> _What is expected_
Repeat the passage of the Apollo review from "The intent data" to "LinkedIn connection/messaging automation.", substituting "calling tool" for "dialer".

> _Document excerpt_

The CRM integration is where it gets really useful. I was able to connect Apollo to my Salesforce account and set up automatic enrichment rules. Now when a new lead enters my CRM with incomplete data, Apollo automatically fills in missing contact details in real-time.

Enriching Salesforce records requires connecting to Salesforce, mapping your records to Apollo, and choosing the records you want Apollo to automatically enrich

It used to be that Apollo didn’t do waterfall enrichment, but that changed recently a few months ago. Before, you were stuck with just Apollo’s database. Now you can set up a waterfall that tries Apollo first, then falls back to other providers like Prospeo, ZoomInfo, or Lusha if Apollo doesn’t have the data.

I tested this by enriching a list where Apollo only found 60% of emails. I then setup a waterfall with Prospeo as the backup provider. The match rate jumped to 82%. You connect your own API keys for the backup providers, so you’re paying those providers directly, not Apollo.

Apollo’s prospecting is really robust as well. Clay doesn’t have a native database – you’re building lists from scratch or importing them. Apollo, on the other hand has 275M contacts and 73M companies built in, so I can search directly inside the platform.

During my trial, I wanted to find VPs of Sales at SaaS companies with 50-500 employees. I used Apollo’s filters for job title, industry, company size, tech stack (like “uses Salesforce”), and funding stage, and got back 3,400 results. You can filter by ridiculous specifics like “companies hiring in the last 30 days” or “uses HubSpot but not Outreach.”

The intent data filters are useful too. I can find companies showing buying signals like recent funding rounds, job openings, or technology changes. It’s not as deep as dedicated intent platforms, but it’s built right into the prospecting interface instead of needing a separate tool.

What you also get with Apollo is the seamless workflow from enrichment to outreach. Let’s say I just enriched 500 contacts with emails and phone numbers. I can immediately select those contacts, enroll them in an email sequence, and Apollo tracks opens, clicks, and replies all in one dashboard.

In addition, they also have a built-in dialer for cold calling and LinkedIn connection/messaging automation.

If you love simplicity, and a tool that does everything for you, Apollo is for you. They handle prospecting, waterfall enrichment, and outreach sequencing and execution, so you don’t need to juggle multiple tools.

Innovation Score: Medium

Apollo.io ranked average in innovation. Major launches in the past 8 months included: AI Power-ups, Workflows (replacing Plays), Win Deals solution, Ask Apollo chatbot, Waterfall Enrichment (this is the big one), and an improved deliverability suite.

> _Data for review_
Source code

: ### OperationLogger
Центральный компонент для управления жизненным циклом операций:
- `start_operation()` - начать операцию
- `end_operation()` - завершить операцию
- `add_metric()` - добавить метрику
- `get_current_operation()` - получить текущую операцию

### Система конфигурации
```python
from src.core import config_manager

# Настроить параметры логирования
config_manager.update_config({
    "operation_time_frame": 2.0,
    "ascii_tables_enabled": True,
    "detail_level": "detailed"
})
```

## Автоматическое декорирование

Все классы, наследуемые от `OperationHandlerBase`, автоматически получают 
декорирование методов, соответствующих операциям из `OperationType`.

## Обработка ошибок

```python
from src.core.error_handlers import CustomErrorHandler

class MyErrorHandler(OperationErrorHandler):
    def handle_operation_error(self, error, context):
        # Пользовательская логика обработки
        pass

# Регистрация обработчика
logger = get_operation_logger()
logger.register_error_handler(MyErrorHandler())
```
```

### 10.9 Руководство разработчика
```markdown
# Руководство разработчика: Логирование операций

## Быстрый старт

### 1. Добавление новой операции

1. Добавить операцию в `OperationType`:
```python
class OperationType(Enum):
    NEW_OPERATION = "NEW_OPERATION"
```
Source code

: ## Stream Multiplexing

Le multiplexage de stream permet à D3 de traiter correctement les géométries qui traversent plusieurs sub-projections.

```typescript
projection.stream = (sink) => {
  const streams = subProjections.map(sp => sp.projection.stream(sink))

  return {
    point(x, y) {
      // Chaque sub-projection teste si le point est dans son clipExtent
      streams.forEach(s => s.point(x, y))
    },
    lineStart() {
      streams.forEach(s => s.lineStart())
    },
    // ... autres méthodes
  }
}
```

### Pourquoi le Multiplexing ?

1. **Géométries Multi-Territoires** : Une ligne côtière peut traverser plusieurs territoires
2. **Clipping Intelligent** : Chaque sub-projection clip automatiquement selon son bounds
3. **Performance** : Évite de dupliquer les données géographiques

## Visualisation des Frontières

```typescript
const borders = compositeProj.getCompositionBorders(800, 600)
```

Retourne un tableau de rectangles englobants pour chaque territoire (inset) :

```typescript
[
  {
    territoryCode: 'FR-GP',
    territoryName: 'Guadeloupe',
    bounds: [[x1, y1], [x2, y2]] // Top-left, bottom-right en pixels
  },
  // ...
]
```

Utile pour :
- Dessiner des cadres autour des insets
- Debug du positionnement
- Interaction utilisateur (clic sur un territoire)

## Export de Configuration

> _Response box_
The intent data filters are useful too. I can find companies showing buying signals like recent funding rounds, job openings, or technology changes. It’s not as deep as dedicated intent platforms, but it’s built right into the prospecting interface instead of needing a separate tool.

What you also get with Apollo is the seamless workflow from enrichment to outreach. Let’s say I just enriched 500 contacts with emails and phone numbers. I can immediately select those contacts, enroll them in an email sequence, and Apollo tracks opens, clicks, and replies all in one dashboard.

In addition, they also have a built-in calling tool for cold calling and LinkedIn connection/messaging automation.